Posted: September 26, 2014 5:25 am

Following the announcement on Thursday by Attorney General Eric Holder that he will be stepping down as the nation’s attorney general, the Innocence Project commends his tremendous leadership in helping to uncover and prevent wrongful convictions. Innocence Project Co-Director Peter Neufeld had the following to say about his service:


Attorney General Holder has been an outstanding advocate for justice in many ways, but under his tenure several things stand out in his leadership to protect the innocent. He took a critical first step in validating and developing scientific standards for forensic practices by helping to establish the first ever National Commission on Forensic Science.
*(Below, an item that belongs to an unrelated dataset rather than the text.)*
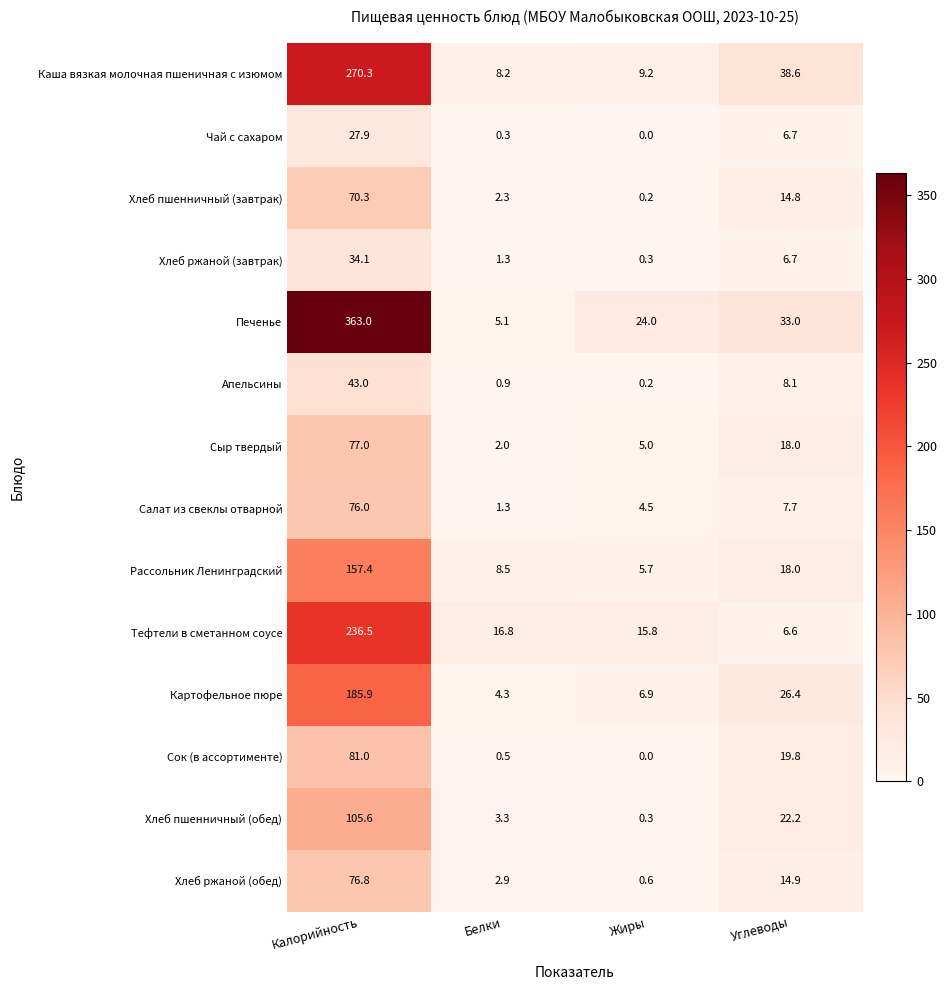

What is the sum of the Апельсины values at Белки and Калорийность?

43.9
Similarly, when it was learned that FBI analysis may have given improper testimony in cases involving hair analysis, he agreed to an unprecedented review of thousands of cases and has steadfastly kept to that promise. And breaking a 20-year stalemate, he has initiated a policy where for the first time government law enforcement officers are required to electronically record interrogations in most instances. His tenure will be unquestionably remembered for his unwavering commitment to fairness and justice.

In addition to his work to protect the innocent, Holder should be commended for his work to improve the criminal justice system more broadly. Just this week, he appeared at a forum hosted by the Brennan Center for Justice where he called for sweeping changes to end over- incarceration. He has been a staunch advocated for fairer sentencing, seeking to end mandatory minimums. Additionally, he has often spoken out about the racial problems that plague the criminal justice system, most recently addressing the killing of the unarmed teenager Michael Brown in Ferguson, Missouri.